Saturday, March 4, 2017

Oscars Post-mortem, Part 3: Kimmel & the Show

Somewhat forgotten amidst the flurry of reactions regarding Moonlight's unprecedented victory last Sunday night is the Oscars telecast itself, which -- besides that historic blunder which seems to have superseded all that came before it -- was mostly a breezy and passable affair as far as awards shows go.
Justin Timberlake's interactive crowd-pleaser "Can't Stop the Feeling" (already discussed along with the other musical numbers) was a smart, engaging way kick things off, segueing into Jimmy Kimmel's opening monologue. The routine, while not the most memorable stand-up we've seen open the show in recent years, was probably the most successful. Besides leaning a bit too often on easy pickings about movies having not been seen, Kimmel batted a pretty high percentage with his jokes, most of them landing well and earning deserved laughs on cue.
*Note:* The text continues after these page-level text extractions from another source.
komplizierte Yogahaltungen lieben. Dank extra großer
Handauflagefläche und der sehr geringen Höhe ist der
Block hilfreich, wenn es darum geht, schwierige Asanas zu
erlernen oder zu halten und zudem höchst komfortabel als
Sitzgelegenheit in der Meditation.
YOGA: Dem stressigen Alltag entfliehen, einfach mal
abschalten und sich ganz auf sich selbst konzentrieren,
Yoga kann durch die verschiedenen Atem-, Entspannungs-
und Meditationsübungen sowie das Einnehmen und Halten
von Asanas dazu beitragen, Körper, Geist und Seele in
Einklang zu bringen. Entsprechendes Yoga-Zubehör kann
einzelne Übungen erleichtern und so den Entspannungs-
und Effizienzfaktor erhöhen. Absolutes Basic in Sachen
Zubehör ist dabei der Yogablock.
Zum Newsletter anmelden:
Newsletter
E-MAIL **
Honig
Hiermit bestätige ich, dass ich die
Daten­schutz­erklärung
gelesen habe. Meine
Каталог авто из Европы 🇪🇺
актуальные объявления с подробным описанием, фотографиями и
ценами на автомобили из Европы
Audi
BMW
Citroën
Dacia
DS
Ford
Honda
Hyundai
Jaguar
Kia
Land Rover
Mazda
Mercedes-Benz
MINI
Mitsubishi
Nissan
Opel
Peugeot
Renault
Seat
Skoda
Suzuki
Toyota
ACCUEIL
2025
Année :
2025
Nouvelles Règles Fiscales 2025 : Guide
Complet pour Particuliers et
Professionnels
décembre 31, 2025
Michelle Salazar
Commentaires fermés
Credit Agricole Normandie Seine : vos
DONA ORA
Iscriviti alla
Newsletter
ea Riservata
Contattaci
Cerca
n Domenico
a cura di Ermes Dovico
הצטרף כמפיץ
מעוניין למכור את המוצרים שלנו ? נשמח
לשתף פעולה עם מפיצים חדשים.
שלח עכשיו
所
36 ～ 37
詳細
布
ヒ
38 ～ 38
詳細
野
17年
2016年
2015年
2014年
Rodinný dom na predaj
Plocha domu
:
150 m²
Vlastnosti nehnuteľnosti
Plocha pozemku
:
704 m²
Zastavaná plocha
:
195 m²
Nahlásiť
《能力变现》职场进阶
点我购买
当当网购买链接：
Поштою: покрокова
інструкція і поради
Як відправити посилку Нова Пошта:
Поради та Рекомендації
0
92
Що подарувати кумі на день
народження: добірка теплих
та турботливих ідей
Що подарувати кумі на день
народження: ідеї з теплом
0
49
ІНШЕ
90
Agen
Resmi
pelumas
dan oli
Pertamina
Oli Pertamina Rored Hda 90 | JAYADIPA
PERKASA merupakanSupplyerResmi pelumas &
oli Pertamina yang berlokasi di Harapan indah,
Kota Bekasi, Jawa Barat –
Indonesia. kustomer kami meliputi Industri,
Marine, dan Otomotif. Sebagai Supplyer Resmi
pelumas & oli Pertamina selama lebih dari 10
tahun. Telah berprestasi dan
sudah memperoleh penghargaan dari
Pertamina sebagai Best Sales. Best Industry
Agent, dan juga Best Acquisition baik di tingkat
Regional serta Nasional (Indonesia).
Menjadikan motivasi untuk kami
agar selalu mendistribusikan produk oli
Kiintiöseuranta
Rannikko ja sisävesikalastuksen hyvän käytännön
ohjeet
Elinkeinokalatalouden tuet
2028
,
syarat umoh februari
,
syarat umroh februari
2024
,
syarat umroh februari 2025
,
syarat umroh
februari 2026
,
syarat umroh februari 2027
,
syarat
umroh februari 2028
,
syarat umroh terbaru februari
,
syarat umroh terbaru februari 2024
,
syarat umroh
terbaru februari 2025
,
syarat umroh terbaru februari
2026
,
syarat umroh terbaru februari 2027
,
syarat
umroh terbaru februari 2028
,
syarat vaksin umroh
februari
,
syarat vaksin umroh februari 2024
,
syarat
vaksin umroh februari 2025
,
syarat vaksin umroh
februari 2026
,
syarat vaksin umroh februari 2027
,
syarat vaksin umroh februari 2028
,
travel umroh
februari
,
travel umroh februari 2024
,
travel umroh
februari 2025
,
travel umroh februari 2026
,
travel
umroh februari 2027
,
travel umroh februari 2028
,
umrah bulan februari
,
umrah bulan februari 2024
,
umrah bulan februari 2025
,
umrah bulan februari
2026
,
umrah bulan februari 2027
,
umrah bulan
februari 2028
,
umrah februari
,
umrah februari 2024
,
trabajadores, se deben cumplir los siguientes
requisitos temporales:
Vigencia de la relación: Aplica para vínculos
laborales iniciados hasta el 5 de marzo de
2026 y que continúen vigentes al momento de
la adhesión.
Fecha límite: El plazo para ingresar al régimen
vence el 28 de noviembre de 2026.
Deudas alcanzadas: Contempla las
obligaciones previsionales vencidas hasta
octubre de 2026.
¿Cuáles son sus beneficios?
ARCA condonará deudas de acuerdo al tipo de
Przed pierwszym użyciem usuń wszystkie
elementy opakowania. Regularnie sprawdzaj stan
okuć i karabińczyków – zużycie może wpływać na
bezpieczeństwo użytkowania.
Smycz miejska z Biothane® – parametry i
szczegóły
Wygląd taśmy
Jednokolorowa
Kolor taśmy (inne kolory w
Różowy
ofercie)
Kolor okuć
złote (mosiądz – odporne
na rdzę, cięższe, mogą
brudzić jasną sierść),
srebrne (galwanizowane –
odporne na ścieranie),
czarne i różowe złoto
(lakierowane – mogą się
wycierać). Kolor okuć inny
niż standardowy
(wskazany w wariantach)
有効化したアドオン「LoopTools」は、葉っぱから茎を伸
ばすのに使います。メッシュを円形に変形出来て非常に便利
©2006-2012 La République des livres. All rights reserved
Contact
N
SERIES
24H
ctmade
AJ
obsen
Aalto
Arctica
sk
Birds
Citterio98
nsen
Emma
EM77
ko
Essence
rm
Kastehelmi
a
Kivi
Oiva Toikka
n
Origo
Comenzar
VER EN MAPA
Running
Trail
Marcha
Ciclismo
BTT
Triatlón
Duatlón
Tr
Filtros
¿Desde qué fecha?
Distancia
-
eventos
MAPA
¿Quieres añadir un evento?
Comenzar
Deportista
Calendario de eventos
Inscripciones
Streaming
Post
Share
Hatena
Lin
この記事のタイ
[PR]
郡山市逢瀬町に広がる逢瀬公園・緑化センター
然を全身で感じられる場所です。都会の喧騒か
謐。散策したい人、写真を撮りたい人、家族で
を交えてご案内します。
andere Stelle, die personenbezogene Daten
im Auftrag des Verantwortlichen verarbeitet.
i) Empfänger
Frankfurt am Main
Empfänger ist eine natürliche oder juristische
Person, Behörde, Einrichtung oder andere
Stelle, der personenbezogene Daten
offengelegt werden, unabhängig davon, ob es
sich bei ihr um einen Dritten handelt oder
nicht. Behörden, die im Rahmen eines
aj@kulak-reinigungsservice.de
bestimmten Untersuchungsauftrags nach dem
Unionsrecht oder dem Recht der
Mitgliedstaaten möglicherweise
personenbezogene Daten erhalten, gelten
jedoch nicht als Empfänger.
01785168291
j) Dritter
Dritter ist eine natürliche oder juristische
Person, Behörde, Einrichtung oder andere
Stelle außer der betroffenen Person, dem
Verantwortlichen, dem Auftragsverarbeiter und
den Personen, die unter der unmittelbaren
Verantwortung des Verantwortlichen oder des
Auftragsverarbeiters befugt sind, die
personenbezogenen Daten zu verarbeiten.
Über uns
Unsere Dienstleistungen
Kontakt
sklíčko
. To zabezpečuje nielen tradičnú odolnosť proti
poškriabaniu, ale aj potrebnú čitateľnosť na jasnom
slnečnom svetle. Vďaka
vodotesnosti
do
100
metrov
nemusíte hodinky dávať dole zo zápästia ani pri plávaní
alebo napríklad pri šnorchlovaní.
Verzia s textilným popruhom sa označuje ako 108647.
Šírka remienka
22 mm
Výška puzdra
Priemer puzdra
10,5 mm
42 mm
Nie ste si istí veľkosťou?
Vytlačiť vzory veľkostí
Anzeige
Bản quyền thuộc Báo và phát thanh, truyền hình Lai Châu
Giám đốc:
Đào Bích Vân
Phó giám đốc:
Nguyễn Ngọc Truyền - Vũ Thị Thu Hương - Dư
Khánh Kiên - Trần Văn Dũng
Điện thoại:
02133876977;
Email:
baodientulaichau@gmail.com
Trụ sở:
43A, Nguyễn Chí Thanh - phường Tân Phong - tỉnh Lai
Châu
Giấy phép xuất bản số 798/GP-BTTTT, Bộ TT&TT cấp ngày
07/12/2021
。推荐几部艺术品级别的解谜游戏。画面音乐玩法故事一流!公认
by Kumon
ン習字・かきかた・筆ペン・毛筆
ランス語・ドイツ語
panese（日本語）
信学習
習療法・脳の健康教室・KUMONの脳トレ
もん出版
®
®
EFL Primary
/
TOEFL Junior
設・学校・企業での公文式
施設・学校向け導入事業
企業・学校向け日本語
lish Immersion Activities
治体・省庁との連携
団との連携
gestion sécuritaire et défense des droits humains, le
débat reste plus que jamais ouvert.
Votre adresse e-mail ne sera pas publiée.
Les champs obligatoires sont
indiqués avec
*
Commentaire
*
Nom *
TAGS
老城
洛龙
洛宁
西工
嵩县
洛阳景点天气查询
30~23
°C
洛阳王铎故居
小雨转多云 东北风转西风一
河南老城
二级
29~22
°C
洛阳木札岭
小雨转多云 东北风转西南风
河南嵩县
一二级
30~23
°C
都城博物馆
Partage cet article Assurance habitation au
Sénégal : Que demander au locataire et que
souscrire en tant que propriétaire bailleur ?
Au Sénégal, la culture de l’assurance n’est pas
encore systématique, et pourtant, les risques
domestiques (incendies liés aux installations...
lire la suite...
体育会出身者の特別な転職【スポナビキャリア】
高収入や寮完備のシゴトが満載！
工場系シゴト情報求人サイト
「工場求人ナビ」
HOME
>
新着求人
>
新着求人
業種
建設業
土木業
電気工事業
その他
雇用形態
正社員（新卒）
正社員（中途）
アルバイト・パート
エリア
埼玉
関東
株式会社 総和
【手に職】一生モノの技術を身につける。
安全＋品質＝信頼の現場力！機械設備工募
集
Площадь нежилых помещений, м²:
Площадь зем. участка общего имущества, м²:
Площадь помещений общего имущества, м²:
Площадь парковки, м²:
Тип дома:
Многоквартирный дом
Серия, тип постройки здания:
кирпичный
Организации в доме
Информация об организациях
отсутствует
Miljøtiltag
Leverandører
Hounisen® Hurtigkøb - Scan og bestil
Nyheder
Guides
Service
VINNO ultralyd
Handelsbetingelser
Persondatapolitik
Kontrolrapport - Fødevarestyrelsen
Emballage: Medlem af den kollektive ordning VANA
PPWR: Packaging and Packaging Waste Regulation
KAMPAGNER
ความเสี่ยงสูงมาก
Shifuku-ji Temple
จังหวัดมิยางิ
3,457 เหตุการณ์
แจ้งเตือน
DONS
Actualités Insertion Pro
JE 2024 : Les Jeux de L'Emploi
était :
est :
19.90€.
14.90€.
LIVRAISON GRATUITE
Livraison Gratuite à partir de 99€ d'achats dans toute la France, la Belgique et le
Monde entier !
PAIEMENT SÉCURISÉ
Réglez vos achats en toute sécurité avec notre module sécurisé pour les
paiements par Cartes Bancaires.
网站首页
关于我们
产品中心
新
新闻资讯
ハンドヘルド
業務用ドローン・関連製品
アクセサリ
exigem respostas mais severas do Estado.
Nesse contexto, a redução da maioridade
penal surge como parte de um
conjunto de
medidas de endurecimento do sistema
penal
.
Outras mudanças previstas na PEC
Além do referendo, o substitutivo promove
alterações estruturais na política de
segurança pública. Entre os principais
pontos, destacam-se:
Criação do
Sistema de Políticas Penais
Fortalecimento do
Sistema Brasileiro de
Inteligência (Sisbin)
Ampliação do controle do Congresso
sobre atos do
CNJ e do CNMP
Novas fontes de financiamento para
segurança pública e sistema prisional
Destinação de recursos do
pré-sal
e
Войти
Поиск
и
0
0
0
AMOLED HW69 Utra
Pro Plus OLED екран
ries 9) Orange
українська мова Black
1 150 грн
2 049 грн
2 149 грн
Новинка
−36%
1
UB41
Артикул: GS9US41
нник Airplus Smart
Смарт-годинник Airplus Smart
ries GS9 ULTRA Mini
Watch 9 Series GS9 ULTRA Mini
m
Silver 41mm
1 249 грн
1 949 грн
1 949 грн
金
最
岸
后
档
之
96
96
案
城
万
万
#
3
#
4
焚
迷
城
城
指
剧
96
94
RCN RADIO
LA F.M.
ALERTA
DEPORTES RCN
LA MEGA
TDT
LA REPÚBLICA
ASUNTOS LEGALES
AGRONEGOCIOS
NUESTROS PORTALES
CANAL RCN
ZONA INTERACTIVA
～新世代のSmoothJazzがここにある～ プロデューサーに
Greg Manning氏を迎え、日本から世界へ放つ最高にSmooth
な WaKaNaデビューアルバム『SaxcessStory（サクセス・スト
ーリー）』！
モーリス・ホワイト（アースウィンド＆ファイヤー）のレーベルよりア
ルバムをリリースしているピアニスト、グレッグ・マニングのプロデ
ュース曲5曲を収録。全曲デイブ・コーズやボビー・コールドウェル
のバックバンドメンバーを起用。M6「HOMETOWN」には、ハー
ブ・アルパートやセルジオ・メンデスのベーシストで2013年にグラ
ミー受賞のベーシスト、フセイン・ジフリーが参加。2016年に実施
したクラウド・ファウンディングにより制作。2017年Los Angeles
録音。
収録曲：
Favourite one-liners include:
-"There's only one Braveheart [Mel Gibson] in this room, and he's not going to unite us either."
-"I wanna say thank you to President Trump. Remember last year when it seemed like the Oscars were racist? It's gone, thanks to him."
-"Supporting Actors... It's what most actors' parents are still doing; supporting actors."
-"Black people saved NASA, and white people saved jazz. That's what you call progress."
The Hidden Figures ladies in stitches after that last zinger.

"The highly overrated Meryl Streep" can't help but crack up at the impromptu ovation Kimmel solicited in mock denigration.

His interstitial material was mostly tame but palatable, only straying off-colour once or twice, such as with his dig at incarcerated O.J. Simpson which made even Mel cringe.

Some may quibble that Kimmel's frequent allusions to his feud with Matt Damon smacked too much of inside jokery that most viewers wouldn't get (possibly true), but it was certainly the most successfully protracted of the night's numerous running gags. It culminated in a precious parody of the evening's theme segment (actors describing films that inspired them) with Kimmel heaping ironic praise on Damon's performance in We Bought a Zoo, followed by Kimmel playing Damon offstage while presenting Best Original Screenplay. Belly laughs from me.

Other recurring bits yielded diminishing returns. While the gimmick of parachuting snacks provided some cute reaction shots the first time, it got exponentially less funny every time they returned to the well.

Worse yet was the condescending tour bus prank that dragged on forever and wasn't even all that funny in concept. In the time that was eaten up by that nonsense, the producers could have put together actually substantial clip packages for the craft categories, or at least tightened the show up to end before midnight.


Taraji and Dev Patel's mum, delighted by Red Vines

As far as Oscar's ubiquitous montages and filler footage, there are ups and downs. The mini-montages of previous Oscar winning actors is nothing we haven't seen before. The aforementioned motif of actors describing the films that inspire them and then proceeding to present an award with the star of that film, however, was nice invention for this year's show, and led to some charming presenter pairings.

Although the same can't be said for Kimmel's self-promoting "Mean Tweets: Oscars Edition", nor the "Movies Around the World" segment, which felt especially arbitrary in its placement after Best Foreign Language Film and right before Best Visual Effects. And while the In Memoriam sequence was moving, the discovery afterwards that the late Janet Patterson's photo was actually that of living producer Jan Chapman is a pretty inexcusable gaffe.
Best in show among the presenters? Tough call, as there were some good ones. Kate McKinnon and Jason Bateman's amusing banter made the bitterness of Suicide Squad and Fantastic Beasts' Oscar wins easier to swollow. Lesley Mann and John Cho's adorkable chemistry made the Sci-Tech clip reel more enjoyable than it has any business being (give 'em a rom-com!). But my vote for best patter goes to the gleeful Seth Rogen coercing his childhood hero Michael J. Fox to join in with his Hamilton moment.
Seriously, Lin-Manuel was having the most fun of anyone at the Oscars this year. In every single reaction shot he's either grinning ear-to-ear or laughing his ass off.

All in all, it may not be the most memorably produced telecast this decade, but it was seldom embarrassing. It truly is a shame that the last-minute fiasco may cost producer Michael De Luca -- through no fault or liability of his own -- the top job at Paramount he's been eying, but I guess that's showbiz.